Stirring Up “Disasters”: Behind the Craze of Local Governments’ Intense Internal Competition

In recent years, driven by the anxiety of developing the economy, local governments of the Chinese Communist Party (CCP) have engaged in fierce competition for investment, artificially creating almost frantic “zero-sum” investment attraction competition, which has emptied local finances and exacerbated unfair competition. Taking the example of the parent company of “Nezha Motors,” Zhuheng New Energy, the governments of Yichun and Nanning used taxpayers’ hard-earned money to engage in a losing gamble.

According to a report by CCTV News on April 21, a car manufacturing factory covering over 600 acres in Yichun Economic Development Zone in Jiangxi Province now stands deserted with dust-covered production lines.

Initially, the Yichun government invited the parent company of “Nezha Motors,” Zhuheng New Energy, to settle in order to ride the wave of new energy vehicles. This “smart factory,” which only started production in 2021, was touted as an important achievement in Yichun’s investment attraction efforts.

The contract signed between the Yichun Economic Development Zone Management Committee and Zhuheng New Energy shows that the total investment of the project is 5 billion yuan, with the first party (Yichun Economic Development Zone Management Committee) bearing the majority of the fundraising responsibilities – meaning that most of the money for the investment attraction came from Yichun.

According to statistics, Yichun’s state-owned enterprises and financial platforms alone spent nearly 2 billion yuan acquiring equity, in addition to 300 million yuan for constructing factory buildings underwritten by state-owned enterprises. Both land and buildings were acquired and built by companies established through local state-owned enterprises, costing nearly 300 million yuan for this item alone.
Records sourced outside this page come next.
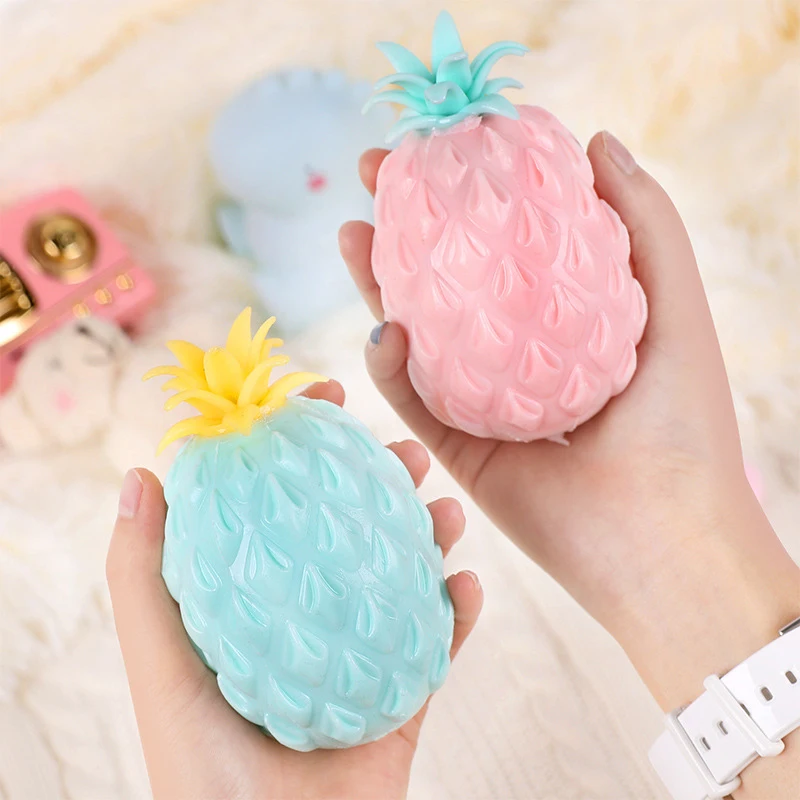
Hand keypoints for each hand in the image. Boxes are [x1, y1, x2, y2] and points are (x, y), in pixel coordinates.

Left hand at [107, 381, 482, 799]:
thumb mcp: (164, 666)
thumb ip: (146, 578)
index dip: (302, 444)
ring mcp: (362, 647)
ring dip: (432, 531)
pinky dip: (463, 610)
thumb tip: (140, 476)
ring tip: (445, 509)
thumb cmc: (204, 767)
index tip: (324, 396)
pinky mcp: (404, 692)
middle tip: (405, 450)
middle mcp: (311, 611)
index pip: (282, 501)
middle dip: (382, 476)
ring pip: (406, 569)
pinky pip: (441, 641)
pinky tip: (470, 584)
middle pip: (353, 524)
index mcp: (258, 595)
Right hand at [340, 133, 799, 796]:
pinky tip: (384, 328)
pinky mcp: (459, 451)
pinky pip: (414, 401)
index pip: (504, 245)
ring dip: (379, 283)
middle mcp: (517, 358)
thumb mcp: (674, 305)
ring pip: (418, 335)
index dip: (469, 195)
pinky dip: (391, 366)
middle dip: (408, 227)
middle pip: (450, 282)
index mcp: (562, 322)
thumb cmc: (682, 421)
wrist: (664, 537)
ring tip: (352, 232)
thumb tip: (597, 142)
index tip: (440, 148)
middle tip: (374, 175)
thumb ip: (644, 223)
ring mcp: (483, 403)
Yichun’s factory is just one of many bases of Zhuheng New Energy. Through local investment attraction, this company has replicated the same pattern in Tongxiang in Zhejiang and Nanning in Guangxi.

Under the cooperation agreement, this project plans to build an annual production base of 100,000 pure electric passenger vehicles in Nanning, with the majority of the investment being borne by the Nanning side. Land and factory buildings were also purchased and constructed by investments from Nanning – 2.4 billion yuan of investments from state-owned enterprises such as Nanning Production and Investment Group, with the government directly allocating 550 million yuan as “project subsidies” in December 2020.
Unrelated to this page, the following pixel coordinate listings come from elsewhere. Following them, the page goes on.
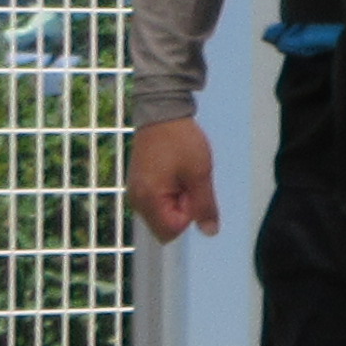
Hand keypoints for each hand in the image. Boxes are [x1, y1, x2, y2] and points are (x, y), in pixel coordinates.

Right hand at [127, 117, 220, 242]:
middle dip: (182, 210)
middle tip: (187, 181)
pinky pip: (158, 203)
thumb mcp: (200, 173)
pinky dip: (170, 194)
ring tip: (181, 175)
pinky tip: (174, 173)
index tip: (191, 189)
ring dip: (178, 201)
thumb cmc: (181, 141)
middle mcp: (137, 200)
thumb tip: (210, 232)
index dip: (189, 214)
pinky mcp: (139, 185)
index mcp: (148, 199)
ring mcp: (136, 192)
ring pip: (163, 215)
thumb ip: (205, 206)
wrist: (162, 113)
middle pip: (165, 226)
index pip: (171, 231)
Hu Zhaohui, Deputy Director of the Reform and Comprehensive Department of the National Development and Reform Commission of the CCP, stated that in order to achieve political achievements, some regions are rushing through project constructions, disregarding the fiscal capacity, resorting to borrowing for subsidies competitions, and engaging in policy loopholes. Some regions have turned industrial development funds into tools for investment attraction, providing implicit subsidies through secret agreements, leading investment attraction into a spiral of “zero-sum” competition.

The harmful effects brought about by the “zero-sum” competition in investment attraction are becoming apparent. In recent years, there has been a rush of new energy vehicle industry projects across the country, resulting in a series of redundant constructions, standardized constructions, and industry “zero-sum.” In this context, to capture the market, many new energy vehicle companies in China initiated a “price war” in 2023 and 2024.
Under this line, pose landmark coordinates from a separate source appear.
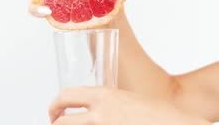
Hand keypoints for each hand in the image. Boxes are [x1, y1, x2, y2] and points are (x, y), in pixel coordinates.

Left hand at [49, 87, 210, 124]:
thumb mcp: (133, 100)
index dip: (55, 105)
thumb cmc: (163, 116)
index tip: (56, 112)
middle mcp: (100, 114)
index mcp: (105, 96)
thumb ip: (112, 104)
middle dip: (56, 124)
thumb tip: (99, 112)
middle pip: (61, 122)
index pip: (66, 95)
Data shows that from 2021 to 2023, Zhuheng New Energy has accumulated net losses of up to 18.3 billion yuan, with an average loss of over 80,000 yuan per car sold. Starting from 2024, Nezha Motors halted production lines in three locations, and in the second half of 2025, Zhuheng New Energy was forced into “bankruptcy reorganization” by creditors.

The report mentioned that the “zero-sum” investment attraction has caused some regions’ investments to go down the drain. In recent years, the number of domestic new energy vehicle brands in China has exceeded 300, which is closely related to blind investments made by some regions.